I often wish I had given different advice about that exhibition at the Chenil, or that she hadn’t listened to me. I wish I had told her to turn it down. Show your pictures to individuals only; wait awhile; the opportunity will come again, when you are truly ready for it. But I didn’t; I said I thought she should grab the chance with both hands because that is what I would have done. But then, I did listen to other people’s opinions, moulded my work to what they wanted. She took my advice, but had I not been the advocate she probably would have turned the chance down, and would not have exposed herself to you.

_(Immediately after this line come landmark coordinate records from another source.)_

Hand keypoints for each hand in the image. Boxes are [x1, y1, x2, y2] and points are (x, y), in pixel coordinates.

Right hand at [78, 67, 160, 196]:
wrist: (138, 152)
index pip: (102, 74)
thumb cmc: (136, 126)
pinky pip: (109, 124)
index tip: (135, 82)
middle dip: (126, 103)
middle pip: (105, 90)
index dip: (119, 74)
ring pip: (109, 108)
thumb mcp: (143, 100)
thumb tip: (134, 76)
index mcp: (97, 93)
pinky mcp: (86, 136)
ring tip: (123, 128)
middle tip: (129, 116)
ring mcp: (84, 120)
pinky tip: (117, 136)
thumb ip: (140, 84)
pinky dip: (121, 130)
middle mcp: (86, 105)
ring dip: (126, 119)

You do not attack merely for the pleasure of it. I must give you credit; you normally take no joy in the public demonstration of your power, as long as you have it. You could write filthy reviews of many an artist; live in London and you are spoiled for choice. But you do not. Your silence is comment enough. Yet with Evelyn you acted out of character. What you did seemed unnecessary. The greatest critic in the land going out of his way to pulverise an artist who is scarcely known? Why bother?
Oh, it was effective; a little masterpiece. So many half truths, hidden bits of violence strung together into a seamless quilt of polite invective. And funny! You deployed the one thing Evelyn was truly afraid of, to be ridiculed. “It is regrettable that the posturings of the well-born female should now be accorded the privilege of public exhibition, when once they surfaced only when the men had been left to their brandy.” “There may be a few who find genius in mediocrity; this reviewer, alas, is immune to its charms. . . .” “There are failures that are complete, and failures that are partial, tho’ if anyone paints enough, consistency in poorness cannot be assured.” You see, I can recall every word.
And then the demolition of the pictures; every bit as thorough as the job you did on poor Anderson. Except that you tried too hard; you overstretched yourself, and strove for effect. No metaphor left undoubled, no sentence simply put. When you took Anderson to pieces your language was spare; this was florid. With him you were direct and spoke in words unadorned; with Evelyn no literary device—and you are master of them all—was unused. But it was empty, your abuse. No reason was given for your opinions, no arguments were advanced. You did not prove her inadequacy, merely asserted it.